TASK 1: Convert the herbarium listing, starting with its first line and going on through the line containing "collector number: 16685", into a Markdown table with the columns No. and Line, one row per line with blank lines left out.

PAGE:
──────────────────────────────

The materials in this portion of the fuel cell stack 18 are disparate in composition (i.e., metal vs. dielectric) as well as in surface roughness, with the dielectric plate 42 being nominally “rough” and the metal plate 40 being nominally “smooth” in a relative context. Such materials have vastly different coefficients of thermal expansion, thus rendering locations such as the representative NRHW section 30 difficult to properly seal. In such a sealing application or in similar applications, therefore, the use of the multi-layer seal 15 of the present disclosure would provide various attendant benefits, and could be constructed as a formed-in-place gasket (FIPG), or via dispensing, room temperature vulcanizing (RTV), or injection molding processes for the various locations of the multi-layer seal 15.

Referring to FIG. 4A, for instance, after the above-noted compression of the metal plate 40 and the dielectric plate 42, a thin layer of sealing material remains therebetween, with the majority expelled into the perimeter groove 35. In this instance, one could employ multiple sealing materials as the constituent layers of the multi-layer seal 15. The multi-layer seal 15 would then be disposed between the metal plate 40 and the dielectric plate 42 of each end plate unit 30A and 30B.

Here, nominal first and second materials A and B could be used to form respective first and second layers 45 and 47. As noted above, the materials A and B could have different material compositions and/or properties in one or more implementations. For example, the first material A could be substantially impermeable to H2 or another reactant gas, and coolant, as used in the fuel cell stack 18, with “low permeation” and “effectively impermeable” as used herein meeting required H2 and coolant permeation specifications for the selected embodiments. For example, the first material A could have high density to prevent H2 permeation when H2 is used as the reactant gas 17R of FIG. 1, or permeation for the corresponding coolant. The second material B for its part could be more resistant to corrosion than is the first material/material A so as to resist corrosion due to coolant and acids that might be present in the working environment of the FCS 12 of FIG. 1. In this manner, the multi-layer seal 15 would improve robustness and durability of the fuel cell stack 18 of FIG. 2 to relatively harsh or severe operating environments.

──────────────────────────────

DATA SHOWN:

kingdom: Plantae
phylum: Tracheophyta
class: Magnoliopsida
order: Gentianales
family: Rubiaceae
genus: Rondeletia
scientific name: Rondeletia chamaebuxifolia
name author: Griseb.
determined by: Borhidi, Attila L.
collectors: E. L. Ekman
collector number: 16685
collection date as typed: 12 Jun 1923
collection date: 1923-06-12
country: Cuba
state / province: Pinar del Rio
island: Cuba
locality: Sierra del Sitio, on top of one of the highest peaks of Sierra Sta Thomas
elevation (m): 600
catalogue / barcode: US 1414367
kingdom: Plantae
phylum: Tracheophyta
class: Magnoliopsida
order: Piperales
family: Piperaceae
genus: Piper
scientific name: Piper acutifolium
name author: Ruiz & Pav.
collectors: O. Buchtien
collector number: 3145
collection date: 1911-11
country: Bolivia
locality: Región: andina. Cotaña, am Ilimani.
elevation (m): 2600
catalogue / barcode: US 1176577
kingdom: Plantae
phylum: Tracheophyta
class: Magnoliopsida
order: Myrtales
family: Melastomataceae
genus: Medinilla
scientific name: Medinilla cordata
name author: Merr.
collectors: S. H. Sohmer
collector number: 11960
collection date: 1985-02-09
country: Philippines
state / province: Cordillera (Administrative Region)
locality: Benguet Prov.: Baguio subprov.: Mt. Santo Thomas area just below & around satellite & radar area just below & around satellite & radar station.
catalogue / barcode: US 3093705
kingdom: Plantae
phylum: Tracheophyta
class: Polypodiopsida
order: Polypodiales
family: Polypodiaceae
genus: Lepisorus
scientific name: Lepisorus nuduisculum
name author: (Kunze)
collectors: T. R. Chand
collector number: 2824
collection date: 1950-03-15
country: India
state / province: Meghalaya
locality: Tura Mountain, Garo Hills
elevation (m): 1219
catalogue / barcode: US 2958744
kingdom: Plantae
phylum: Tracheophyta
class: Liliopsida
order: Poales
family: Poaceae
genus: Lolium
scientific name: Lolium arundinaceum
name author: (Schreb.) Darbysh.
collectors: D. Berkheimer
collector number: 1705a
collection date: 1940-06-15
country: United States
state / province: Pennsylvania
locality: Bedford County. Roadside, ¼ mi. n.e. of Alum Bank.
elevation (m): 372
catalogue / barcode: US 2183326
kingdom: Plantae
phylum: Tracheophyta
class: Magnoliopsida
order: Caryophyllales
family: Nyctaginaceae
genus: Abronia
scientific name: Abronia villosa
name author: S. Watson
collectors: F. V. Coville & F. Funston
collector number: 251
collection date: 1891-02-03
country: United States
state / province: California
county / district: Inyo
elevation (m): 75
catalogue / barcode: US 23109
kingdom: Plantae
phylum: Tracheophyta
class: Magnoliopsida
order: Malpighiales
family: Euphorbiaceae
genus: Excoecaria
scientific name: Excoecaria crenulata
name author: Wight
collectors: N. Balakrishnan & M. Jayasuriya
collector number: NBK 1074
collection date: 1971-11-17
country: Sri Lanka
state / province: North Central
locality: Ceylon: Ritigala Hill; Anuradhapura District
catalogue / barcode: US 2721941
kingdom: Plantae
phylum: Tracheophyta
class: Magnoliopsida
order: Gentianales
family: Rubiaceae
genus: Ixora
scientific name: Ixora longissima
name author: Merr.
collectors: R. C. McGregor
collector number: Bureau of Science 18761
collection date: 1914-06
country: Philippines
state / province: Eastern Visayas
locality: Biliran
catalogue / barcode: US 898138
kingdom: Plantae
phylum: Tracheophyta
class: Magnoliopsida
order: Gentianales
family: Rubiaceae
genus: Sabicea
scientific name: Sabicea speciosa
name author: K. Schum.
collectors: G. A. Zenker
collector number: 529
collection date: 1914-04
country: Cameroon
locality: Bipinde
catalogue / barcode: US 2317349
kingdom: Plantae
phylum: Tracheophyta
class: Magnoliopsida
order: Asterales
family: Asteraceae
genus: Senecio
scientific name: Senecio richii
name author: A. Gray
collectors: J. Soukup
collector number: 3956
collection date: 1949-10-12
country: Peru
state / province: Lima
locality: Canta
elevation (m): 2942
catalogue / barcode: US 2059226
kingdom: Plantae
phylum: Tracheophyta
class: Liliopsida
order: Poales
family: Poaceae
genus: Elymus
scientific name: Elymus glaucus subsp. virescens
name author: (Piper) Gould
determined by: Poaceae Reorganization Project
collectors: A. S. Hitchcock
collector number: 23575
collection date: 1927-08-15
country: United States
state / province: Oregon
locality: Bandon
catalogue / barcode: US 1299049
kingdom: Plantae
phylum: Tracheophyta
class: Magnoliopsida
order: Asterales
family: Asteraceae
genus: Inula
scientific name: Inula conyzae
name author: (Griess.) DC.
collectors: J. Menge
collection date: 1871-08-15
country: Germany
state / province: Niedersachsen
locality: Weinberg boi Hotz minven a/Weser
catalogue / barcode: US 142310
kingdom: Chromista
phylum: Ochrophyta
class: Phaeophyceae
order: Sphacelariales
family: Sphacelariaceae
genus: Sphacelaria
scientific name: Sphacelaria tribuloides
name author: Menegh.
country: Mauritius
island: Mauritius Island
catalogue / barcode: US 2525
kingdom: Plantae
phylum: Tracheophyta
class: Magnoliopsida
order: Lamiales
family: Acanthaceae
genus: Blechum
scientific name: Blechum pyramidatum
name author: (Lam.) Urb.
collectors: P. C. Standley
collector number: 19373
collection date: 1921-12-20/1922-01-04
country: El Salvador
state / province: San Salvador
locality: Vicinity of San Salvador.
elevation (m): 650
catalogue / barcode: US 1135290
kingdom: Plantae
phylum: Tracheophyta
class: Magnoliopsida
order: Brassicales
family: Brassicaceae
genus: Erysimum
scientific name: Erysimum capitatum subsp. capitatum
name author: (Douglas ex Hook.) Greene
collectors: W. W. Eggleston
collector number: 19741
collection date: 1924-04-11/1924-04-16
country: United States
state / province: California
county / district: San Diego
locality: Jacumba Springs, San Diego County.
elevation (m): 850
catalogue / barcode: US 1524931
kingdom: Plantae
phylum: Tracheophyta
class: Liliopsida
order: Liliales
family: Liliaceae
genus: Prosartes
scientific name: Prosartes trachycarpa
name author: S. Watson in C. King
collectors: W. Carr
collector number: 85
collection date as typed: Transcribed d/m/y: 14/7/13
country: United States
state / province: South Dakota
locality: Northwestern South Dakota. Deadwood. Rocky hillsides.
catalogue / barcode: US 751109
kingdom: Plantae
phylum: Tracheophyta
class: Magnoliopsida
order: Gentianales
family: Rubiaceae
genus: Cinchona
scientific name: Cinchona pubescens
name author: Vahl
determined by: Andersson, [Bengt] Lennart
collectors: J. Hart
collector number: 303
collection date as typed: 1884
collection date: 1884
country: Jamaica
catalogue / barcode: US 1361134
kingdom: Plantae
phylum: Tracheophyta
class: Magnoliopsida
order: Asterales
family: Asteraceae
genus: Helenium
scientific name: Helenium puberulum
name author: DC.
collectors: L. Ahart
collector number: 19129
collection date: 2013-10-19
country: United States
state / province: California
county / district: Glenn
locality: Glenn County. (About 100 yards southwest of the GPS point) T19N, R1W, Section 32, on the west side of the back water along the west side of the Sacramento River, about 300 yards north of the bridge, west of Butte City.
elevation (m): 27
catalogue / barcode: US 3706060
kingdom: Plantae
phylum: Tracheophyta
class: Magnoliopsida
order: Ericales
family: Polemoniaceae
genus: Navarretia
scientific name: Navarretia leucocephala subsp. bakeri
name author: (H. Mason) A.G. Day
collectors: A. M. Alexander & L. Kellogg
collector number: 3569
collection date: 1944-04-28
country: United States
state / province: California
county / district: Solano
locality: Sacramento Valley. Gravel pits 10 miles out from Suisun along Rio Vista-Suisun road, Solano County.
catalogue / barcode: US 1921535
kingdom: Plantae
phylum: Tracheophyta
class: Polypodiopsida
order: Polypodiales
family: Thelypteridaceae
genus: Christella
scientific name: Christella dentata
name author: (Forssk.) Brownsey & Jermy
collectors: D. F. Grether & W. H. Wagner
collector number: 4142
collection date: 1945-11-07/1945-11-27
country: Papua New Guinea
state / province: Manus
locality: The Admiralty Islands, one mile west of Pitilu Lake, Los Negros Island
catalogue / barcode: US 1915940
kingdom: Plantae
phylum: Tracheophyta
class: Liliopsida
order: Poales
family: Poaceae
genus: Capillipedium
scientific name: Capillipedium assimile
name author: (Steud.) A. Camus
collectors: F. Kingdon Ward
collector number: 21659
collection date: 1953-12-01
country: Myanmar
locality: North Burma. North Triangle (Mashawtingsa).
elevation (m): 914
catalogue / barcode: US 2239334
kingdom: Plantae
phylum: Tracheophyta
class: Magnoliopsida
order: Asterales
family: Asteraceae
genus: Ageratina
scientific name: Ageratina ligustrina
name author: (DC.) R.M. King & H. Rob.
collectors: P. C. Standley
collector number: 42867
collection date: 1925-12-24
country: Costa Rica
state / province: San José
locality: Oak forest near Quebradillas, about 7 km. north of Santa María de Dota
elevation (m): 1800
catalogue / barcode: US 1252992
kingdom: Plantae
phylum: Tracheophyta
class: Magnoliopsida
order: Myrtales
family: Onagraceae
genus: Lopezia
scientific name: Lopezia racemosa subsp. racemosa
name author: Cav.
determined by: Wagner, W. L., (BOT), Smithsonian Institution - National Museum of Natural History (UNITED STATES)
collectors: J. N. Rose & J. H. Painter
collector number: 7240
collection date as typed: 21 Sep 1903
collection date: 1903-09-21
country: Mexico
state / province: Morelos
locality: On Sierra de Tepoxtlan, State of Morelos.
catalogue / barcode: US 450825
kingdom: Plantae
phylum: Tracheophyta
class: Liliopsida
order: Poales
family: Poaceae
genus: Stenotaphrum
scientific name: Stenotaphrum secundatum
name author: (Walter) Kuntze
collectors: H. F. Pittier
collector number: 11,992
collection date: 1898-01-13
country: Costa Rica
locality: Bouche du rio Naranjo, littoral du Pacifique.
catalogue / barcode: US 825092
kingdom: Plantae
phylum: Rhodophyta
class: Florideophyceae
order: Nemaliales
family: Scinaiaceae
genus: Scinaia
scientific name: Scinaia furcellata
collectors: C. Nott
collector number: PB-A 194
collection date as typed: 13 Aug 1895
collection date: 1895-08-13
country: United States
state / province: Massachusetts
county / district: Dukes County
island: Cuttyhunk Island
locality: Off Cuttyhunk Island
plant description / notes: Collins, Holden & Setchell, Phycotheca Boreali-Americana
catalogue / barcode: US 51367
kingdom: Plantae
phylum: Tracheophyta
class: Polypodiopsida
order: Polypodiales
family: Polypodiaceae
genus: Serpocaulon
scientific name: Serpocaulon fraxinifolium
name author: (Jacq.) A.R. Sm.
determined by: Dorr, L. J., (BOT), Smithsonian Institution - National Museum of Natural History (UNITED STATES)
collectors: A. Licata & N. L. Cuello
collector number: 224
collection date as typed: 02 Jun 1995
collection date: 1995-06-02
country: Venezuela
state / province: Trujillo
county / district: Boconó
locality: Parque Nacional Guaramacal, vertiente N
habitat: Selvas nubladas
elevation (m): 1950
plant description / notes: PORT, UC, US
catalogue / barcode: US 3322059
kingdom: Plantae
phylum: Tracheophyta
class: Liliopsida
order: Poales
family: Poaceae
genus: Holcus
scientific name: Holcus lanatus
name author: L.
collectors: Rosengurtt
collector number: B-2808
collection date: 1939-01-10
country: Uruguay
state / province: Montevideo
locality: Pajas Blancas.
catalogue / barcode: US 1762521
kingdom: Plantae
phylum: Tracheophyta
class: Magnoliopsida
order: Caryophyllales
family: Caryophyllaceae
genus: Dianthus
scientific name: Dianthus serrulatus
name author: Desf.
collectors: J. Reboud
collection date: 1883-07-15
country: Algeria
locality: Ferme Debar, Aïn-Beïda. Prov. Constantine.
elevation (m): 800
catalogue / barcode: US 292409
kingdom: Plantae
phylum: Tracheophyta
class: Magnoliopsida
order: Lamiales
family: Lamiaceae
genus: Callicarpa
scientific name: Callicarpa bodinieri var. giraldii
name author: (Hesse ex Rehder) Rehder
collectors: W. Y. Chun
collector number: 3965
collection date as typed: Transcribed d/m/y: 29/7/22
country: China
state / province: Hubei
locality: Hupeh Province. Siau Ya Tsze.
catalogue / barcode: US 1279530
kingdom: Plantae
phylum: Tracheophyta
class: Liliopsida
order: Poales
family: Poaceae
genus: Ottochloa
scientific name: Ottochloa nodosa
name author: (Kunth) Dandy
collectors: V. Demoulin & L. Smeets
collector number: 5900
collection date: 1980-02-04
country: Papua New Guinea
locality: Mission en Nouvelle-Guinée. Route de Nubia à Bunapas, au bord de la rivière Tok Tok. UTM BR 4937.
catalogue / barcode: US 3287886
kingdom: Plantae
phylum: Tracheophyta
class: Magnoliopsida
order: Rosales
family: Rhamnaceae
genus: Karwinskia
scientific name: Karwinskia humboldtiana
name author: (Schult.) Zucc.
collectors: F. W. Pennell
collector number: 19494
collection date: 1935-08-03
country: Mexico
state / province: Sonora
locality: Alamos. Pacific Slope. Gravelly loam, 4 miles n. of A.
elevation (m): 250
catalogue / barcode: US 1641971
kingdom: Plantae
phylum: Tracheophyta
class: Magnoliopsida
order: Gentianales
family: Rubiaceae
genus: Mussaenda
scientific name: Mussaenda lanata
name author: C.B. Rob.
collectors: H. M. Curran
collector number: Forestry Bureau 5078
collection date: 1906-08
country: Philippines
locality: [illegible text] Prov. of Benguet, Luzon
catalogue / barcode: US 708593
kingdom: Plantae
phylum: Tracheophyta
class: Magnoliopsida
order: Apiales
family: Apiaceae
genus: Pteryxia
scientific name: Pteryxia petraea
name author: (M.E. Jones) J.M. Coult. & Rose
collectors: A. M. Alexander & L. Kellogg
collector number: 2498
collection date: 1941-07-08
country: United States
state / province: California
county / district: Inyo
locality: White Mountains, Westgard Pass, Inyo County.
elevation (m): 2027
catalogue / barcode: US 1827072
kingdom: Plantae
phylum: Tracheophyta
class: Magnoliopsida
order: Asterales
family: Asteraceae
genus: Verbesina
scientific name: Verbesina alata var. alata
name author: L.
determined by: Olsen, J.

──────────────────────────────

TASK 2: In one to three sentences, explain why the passage on fuel cell seals says locations such as the representative NRHW section 30 are difficult to seal properly.

CORRECT RESULT 1:
| No. | Line |
|---|---|
| 1 | kingdom: Plantae |
| 2 | phylum: Tracheophyta |
| 3 | class: Magnoliopsida |
| 4 | order: Gentianales |
| 5 | family: Rubiaceae |
| 6 | genus: Rondeletia |
| 7 | scientific name: Rondeletia chamaebuxifolia |
| 8 | name author: Griseb. |
| 9 | determined by: Borhidi, Attila L. |
| 10 | collectors: E. L. Ekman |
| 11 | collector number: 16685 |

CORRECT RESULT 2: In that part of the fuel cell stack, the metal plate 40 and the dielectric plate 42 differ in composition and in surface roughness. Such materials have vastly different coefficients of thermal expansion, which makes these locations hard to seal properly.